US’s WS Packaging develops new DesignMax tool to enhance packaging shelf presence


US-based WS Packaging Group has developed a new proprietary tool, DesignMax, to help brands create innovative labels and packaging.

DesignMax is designed to review brands’ existing packages and offer innovative solutions in construction, cost-effective market testing and design options.

It also offers a flexible and affordable process to engage new audiences and increase shelf presence of a packed product.

DesignMax currently features updated guidelines, new techniques in construction, design prototypes, and technical capabilities to improve or transform labels and packages.

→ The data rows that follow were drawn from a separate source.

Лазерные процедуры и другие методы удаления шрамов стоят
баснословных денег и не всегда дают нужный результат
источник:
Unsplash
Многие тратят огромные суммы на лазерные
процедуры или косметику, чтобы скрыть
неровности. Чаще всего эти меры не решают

Customers can receive electronic links to their DesignMax solution, which is suitable for use in brand updates, graphic updates, or entirely new brand concepts.

"With our knowledge and capabilities in advanced printing technology, combined with our design staff, we can offer breakout designs the customer may not even have known were possible."

DesignMax can be used to test up to ten new designs versus previous designs and competitive products.

In addition, the tool can be used to create new design options including folding carton sleeves, heat-changing label colorations, ‘hour glass’ timer labels, and real-time geo-location identifiers.

WS Packaging Group CEO Charlie Eitel said: “The DesignMax tool allows our staff artists to work directly with clients to provide them with suggestions and technological enhancements to their art to help improve the brand's appearance on the shelf.

“With our knowledge and capabilities in advanced printing technology, combined with our design staff, we can offer breakout designs the customer may not even have known were possible.”

The company has already used DesignMax to improve the packaging designs of various brands such as Bayer, Coppertone, and Svedka.

Using DesignMax, WS Packaging has also improved the branding and shelf presence of a hair care product by adding a folding carton that used holographic metallic special effects during the printing process.